While the Final Rule provides additional guidance and clarity on the timely refund of overpayments, it likely will not be the final word. UnitedHealthcare filed a lawsuit against CMS earlier this month challenging the agency's position on when an overpayment is deemed to have been "identified" in a related 2014 Final Rule applicable to Medicare Advantage plans and Part D sponsors.24 It remains to be seen if similar actions will be filed to challenge provisions of the Final Rule.
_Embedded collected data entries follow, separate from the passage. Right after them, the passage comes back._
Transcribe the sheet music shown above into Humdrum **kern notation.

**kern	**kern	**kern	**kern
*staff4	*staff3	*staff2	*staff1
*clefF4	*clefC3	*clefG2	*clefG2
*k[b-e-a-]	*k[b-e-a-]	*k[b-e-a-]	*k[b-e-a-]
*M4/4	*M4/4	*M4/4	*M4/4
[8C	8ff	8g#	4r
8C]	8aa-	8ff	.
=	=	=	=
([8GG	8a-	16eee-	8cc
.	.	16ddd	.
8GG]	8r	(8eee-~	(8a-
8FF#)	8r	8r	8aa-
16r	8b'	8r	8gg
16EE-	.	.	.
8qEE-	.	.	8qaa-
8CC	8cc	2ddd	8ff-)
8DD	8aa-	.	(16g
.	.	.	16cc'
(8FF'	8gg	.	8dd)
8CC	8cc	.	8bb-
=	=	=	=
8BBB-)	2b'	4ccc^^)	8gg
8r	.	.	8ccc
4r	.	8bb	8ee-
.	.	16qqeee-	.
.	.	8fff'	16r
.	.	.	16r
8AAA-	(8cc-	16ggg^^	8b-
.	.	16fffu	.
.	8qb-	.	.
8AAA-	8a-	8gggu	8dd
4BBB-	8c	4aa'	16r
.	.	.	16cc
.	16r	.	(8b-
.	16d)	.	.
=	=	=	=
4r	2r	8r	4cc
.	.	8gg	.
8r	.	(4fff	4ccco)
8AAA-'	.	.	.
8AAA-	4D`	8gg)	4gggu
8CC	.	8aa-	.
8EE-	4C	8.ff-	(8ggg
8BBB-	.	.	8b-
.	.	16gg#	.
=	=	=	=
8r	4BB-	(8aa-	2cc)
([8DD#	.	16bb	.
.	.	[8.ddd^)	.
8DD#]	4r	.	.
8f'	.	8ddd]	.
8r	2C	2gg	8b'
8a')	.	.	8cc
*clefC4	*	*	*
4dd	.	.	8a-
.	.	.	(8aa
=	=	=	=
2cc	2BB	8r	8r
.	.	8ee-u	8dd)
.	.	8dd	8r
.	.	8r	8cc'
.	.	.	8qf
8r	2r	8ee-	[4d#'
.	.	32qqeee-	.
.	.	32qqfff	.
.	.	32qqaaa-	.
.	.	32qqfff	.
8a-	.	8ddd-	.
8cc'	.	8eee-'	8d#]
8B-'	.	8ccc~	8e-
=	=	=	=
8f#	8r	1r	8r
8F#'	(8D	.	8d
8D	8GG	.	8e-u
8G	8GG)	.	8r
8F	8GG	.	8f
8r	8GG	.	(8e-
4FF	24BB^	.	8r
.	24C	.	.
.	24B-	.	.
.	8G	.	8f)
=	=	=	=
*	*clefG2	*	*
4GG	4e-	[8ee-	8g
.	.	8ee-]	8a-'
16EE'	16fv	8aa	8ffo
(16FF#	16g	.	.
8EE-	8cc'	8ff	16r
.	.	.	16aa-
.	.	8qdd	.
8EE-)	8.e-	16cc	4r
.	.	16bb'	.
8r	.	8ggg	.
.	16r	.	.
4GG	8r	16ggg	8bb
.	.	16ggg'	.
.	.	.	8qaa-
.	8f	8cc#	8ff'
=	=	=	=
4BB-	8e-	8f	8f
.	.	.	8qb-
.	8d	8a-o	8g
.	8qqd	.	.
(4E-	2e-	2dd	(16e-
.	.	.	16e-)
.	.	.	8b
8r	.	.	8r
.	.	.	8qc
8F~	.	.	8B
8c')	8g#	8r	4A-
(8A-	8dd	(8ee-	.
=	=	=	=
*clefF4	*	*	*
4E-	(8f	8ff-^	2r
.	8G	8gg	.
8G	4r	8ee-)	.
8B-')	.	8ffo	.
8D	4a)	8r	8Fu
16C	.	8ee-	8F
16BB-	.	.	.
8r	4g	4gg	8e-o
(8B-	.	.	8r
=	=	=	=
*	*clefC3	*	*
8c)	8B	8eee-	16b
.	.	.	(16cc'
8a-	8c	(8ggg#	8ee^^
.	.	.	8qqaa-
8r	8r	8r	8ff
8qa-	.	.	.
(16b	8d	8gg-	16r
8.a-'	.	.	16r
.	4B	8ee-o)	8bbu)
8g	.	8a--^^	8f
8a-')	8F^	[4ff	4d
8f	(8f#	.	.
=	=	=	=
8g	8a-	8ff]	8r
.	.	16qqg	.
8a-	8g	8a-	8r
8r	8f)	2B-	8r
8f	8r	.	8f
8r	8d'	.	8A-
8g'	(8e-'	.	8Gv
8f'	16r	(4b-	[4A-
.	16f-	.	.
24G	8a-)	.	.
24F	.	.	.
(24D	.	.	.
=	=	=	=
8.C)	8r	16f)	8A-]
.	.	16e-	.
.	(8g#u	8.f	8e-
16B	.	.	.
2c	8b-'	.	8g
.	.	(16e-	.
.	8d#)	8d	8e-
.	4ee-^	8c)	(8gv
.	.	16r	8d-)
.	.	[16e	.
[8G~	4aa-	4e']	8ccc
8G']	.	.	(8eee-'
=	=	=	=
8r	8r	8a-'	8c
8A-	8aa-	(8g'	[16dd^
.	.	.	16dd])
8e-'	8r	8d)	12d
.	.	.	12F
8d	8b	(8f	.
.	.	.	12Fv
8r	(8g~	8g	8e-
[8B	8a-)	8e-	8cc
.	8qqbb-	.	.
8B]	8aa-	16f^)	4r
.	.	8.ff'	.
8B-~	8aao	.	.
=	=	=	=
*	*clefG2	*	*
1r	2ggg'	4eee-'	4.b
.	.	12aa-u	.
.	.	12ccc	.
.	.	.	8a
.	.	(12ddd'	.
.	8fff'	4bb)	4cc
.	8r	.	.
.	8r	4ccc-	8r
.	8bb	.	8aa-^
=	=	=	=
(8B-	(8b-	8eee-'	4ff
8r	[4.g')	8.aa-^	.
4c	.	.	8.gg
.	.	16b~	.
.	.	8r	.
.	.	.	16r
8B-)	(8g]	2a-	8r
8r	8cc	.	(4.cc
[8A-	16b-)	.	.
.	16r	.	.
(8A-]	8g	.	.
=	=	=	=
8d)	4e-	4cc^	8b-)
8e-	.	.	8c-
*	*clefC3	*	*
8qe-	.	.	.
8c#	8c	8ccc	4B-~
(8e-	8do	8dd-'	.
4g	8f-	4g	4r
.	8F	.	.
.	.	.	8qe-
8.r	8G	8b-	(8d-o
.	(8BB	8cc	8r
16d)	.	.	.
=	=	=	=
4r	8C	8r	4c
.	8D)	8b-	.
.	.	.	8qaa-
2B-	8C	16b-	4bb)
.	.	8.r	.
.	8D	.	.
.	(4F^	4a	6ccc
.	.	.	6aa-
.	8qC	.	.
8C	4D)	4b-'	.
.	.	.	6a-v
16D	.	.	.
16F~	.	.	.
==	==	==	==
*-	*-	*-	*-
Increased enforcement actions for the failure of providers or suppliers to timely refund overpayments are also likely to provide further interpretations of PPACA's requirements. At the same time, this increased scrutiny requires providers and suppliers to proactively and aggressively investigate potential overpayments and make timely refunds after overpayments are confirmed. Because such investigations may be subjected to retrospective scrutiny, providers and suppliers should carefully document all reviews of potential overpayments and the conclusions reached at the close of the reviews.